Intimately Human Wave a Thrilling Disaster Epic
There will come a day when the mountain Åkerneset located in the Sunnmøre region of Norway will collapse, triggering a massive rockslide that will crash into the fjord below sending a massive tidal wave crashing into the picturesque tourist town of Geiranger. Residents and visitors will have roughly ten minutes of warning when this catastrophic event occurs, precious little time to get to safety, making it a certainty many will perish and only a few are likely to survive.
Geologist Kristian (Kristoffer Joner) has been monitoring the mountain for years, his wife Idun (Ane Dahl Torp) a trusted manager in one of Geiranger’s classiest hotels. When he takes a high-paying job with an oil company, it becomes time to move the family out of the country and into the big city, but not before the scientist steals a few minutes to check some curious seismic readings that have him worried. Something feels wrong, Kristian can sense it, and if he’s right he might be the only one standing between the citizens of Geiranger and their total destruction.
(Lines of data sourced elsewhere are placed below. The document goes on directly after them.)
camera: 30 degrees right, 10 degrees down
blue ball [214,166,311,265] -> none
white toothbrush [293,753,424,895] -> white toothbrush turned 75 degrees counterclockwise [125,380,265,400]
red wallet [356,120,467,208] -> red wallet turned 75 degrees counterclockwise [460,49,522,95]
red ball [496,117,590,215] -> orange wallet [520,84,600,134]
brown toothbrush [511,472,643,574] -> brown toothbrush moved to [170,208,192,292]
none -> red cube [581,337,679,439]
The Wave is a disaster movie born from the same sort of cloth as any Irwin Allen spectacular of the 1970s and early 1980s. It is reminiscent of The Poseidon Adventure, The Towering Inferno and, somewhat regrettably, When Time Ran Out…, following a tried and true template familiar to moviegoers around the world since San Francisco graced the silver screen way back in 1936. The plot doesn’t go anywhere new, isn’t interested in flipping the script, screenwriters John Kåre Raake (Ragnarok) and Harald Rosenløw-Eeg (1,000 Times Good Night) more than content to stay on a well-worn genre path first second to last.
But there is a reason this was Norway’s entry in this year’s Oscar race, this film a heck of a lot better, more emotionally engaging and pleasingly character-driven than any other disaster flick to have seen the light of day in quite some time. Directed with a subtle urgency by Roar Uthaug (Cold Prey), Raake and Rosenløw-Eeg’s script might not be original, but that doesn’t make it any less wonderful. They keep things compact and centralized, never losing sight of the universal human story at the heart of all that’s happening. More than that, all involved are smart enough to not let things spiral into an ungainly mess of too many characters or subplots, and as such the familial drama rings with a timeless authenticity that’s easy to relate to.
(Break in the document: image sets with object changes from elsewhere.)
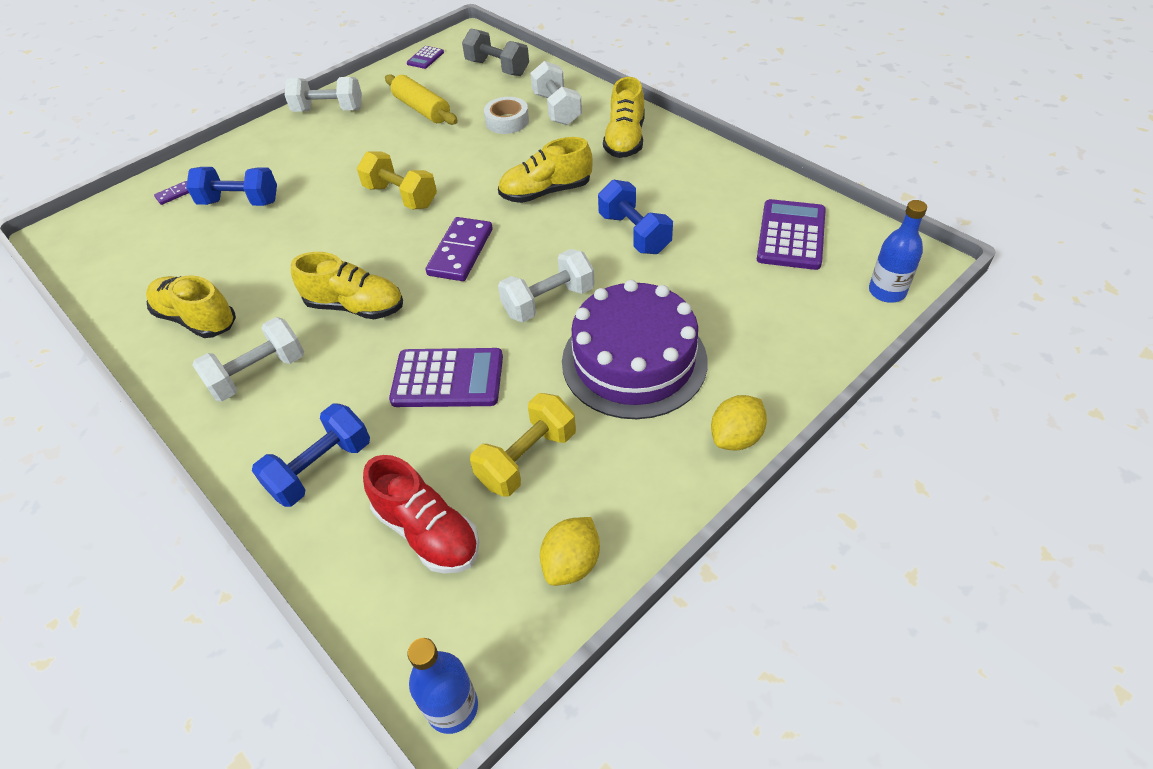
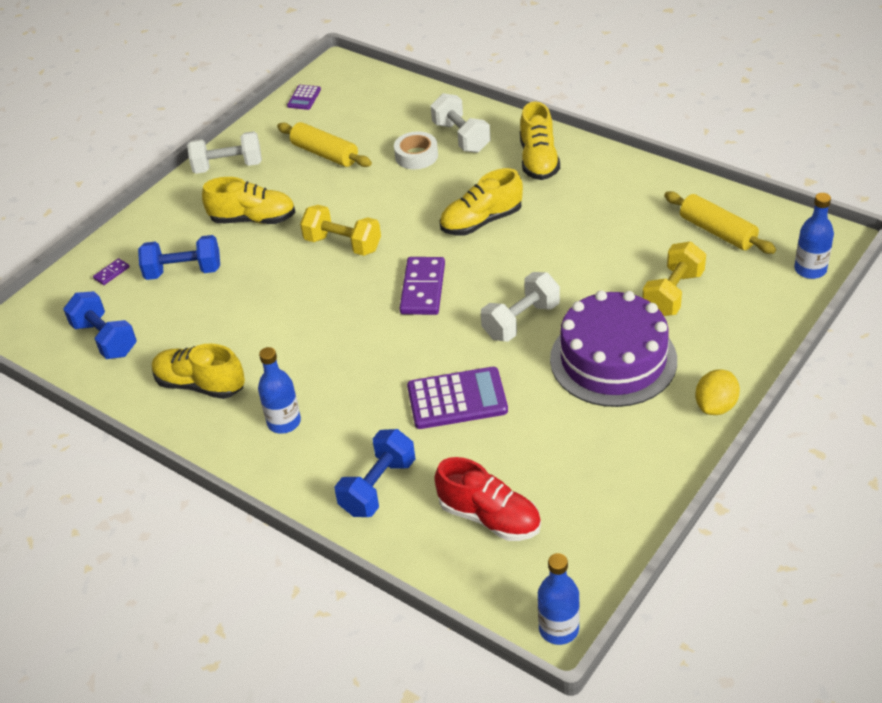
camera: 10 degrees left, 5 degrees down
white dumbbell [192,317,304,402] -> blue bottle [258,347,301,434]
yellow shoe [291,252,403,319] -> yellow shoe moved to [202,177,295,224]
grey dumbbell [462,29,529,76] -> none
yellow dumbbell [470,393,576,496] -> yellow dumbbell moved to [642,242,706,316]
yellow lemon [540,517,600,586] -> none
blue dumbbell [598,180,673,254] -> blue dumbbell moved to [63,291,137,359]
purple calculator [757,199,826,270] -> yellow rolling pin [664,191,776,254]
There’s not a lot more to all of this. Landside happens, tidal wave is created, chaos ensues and Kristian must do everything he can to make sure his family survives. That’s it. But the movie works because the relationship between husband and wife is real, their connection to their two children even more so. It works because after the disaster itself takes place, there aren’t additional calamities of growing implausible size waiting to strike, the repercussions of this wave and this wave alone more than enough for all involved to have to deal with. Most of all, it works because Uthaug’s direction is just so gosh darn effective, the way he builds tension throughout having a subtle intensity that’s magnificent, the filmmaker eschewing the typical melodramatic contrivances that more often than not make genre fare like this unintentionally laughable and patently ridiculous.
It helps considerably that Joner and Torp fearlessly throw themselves into things, playing their respective characters with a delicate complexity that makes rooting for them to make it through all of this craziness alive extremely easy to do. The film is also beautifully shot by John Christian Rosenlund (Factotum) and crisply edited by Christian Siebenherz (Escape), while Magnus Beite (Cold Prey) eloquently primeval score augments all the inherent emotion running through the film nicely.
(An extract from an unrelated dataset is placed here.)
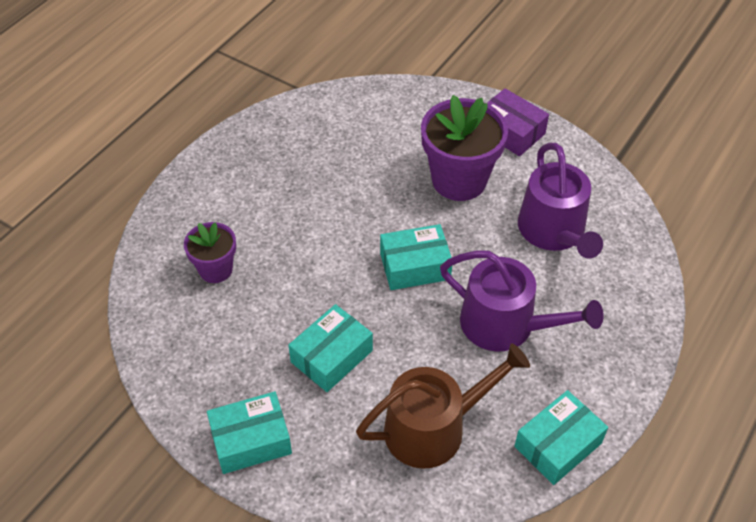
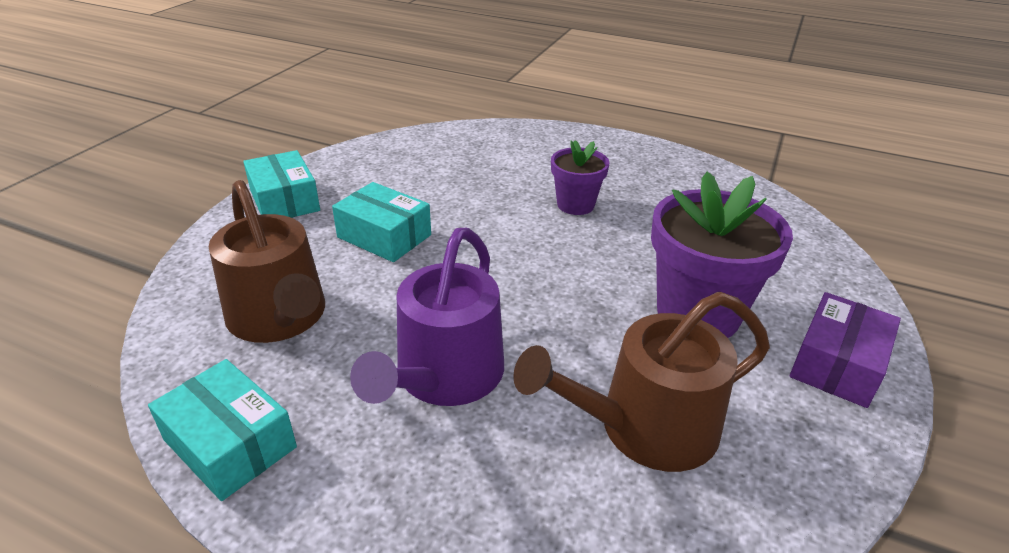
camera: 80 degrees right, 15 degrees down
purple flower pot [184,222,236,283] -> purple flower pot moved to [551,140,609,215]
turquoise box [380,224,452,290] -> none
purple watering can [518,143,603,258] -> brown watering can [513,292,770,472]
I really liked The Wave, liked it a lot. While it doesn’t do anything new, Uthaug’s latest genre excursion just does what it sets out to do so gosh darn well, the lack of originality or innovation isn’t the type of problem it would have been had lesser hands been guiding the production. It’s a real world ecological thriller that doesn’t forget about the human story running through the heart of the narrative, and as such the film ends up being an avalanche of thrills and chills I cannot wait to watch again.